Prior to the introduction of an immunosuppressant medication called infliximab in 1998, septic perianal Crohn's disease was typically treated with surgery. While early studies of the drug showed a response rate of up to 60 percent, only 25 percent of patients continued to experience healing after one year on this medication.
"What was thought to be a silver bullet of sorts for this problem really is not," said Dr. Walter A. Koltun, professor of surgery.
Yet, most patients continue with the expensive treatment—despite the possibility of significant side effects—because they and their doctors fear the condition will worsen if they stop, Koltun explained.
Researchers at Penn State College of Medicine and its affiliated hospital, the Milton S. Hershey Medical Center, have been investigating an alternative treatment plan based on patient care outcomes and using medicines coordinated with surgery.

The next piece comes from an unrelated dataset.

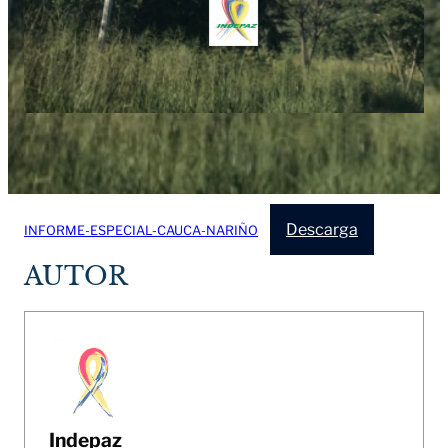
Descarga
INFORME-ESPECIAL-CAUCA-NARIÑO
AUTOR
Indepaz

They published their result in the Journal of the American College of Surgeons.
"What we did with this study is look at a combined medical and surgical protocol for managing this problem, recognizing that there's a role for the medicines, and there's a role for the surgery," Koltun said. "Although this is acknowledged by most surgeons and gastroenterologists, no one had written down a protocol to follow that is predictable in its outcome."
The protocol is a decision tree that describes when and what types of surgical treatment could be used for fistulas that do not respond to medical management and what the chances of healing are.
An analysis of 135 episodes of septic perianal Crohn's disease treated at the hospital using this protocol found a 60 percent rate of healing lasting at least six months using a combined medical and surgical approach.
Among the remaining 40 percent, half of patients did not heal and needed a permanent ostomy bag while the other half saw some improvement but did not heal completely.
The researchers also analyzed gene variations called single nucleotide polymorphisms, or SNPs, to see if any predicted healing. Although the results were not statistically significant, certain SNPs emerged that have been suggested by other studies as playing a role in septic perianal Crohn's disease.
"We're gaining some sense of confidence that there are a certain number of genes that, if adversely affected, predispose patients toward having this problem and possibly not healing well," Koltun said.
Multi-center studies that include more patients and have greater statistical power are needed to shed more light on genetic factors in septic perianal Crohn's disease and healing, he added.
Koltun hopes this care plan will help patients get treated in a more consistent fashion, "in a way that then allows the physician and the patient some confidence in regard to the outcome," he said.
Using the protocol, physicians and patients will also have clearer guidance on when it makes sense to discontinue use of the drug and opt for surgery.
"Our protocol provides a paradigm for when you perhaps should stop the drug and when to consider surgery with or without medication," Koltun said.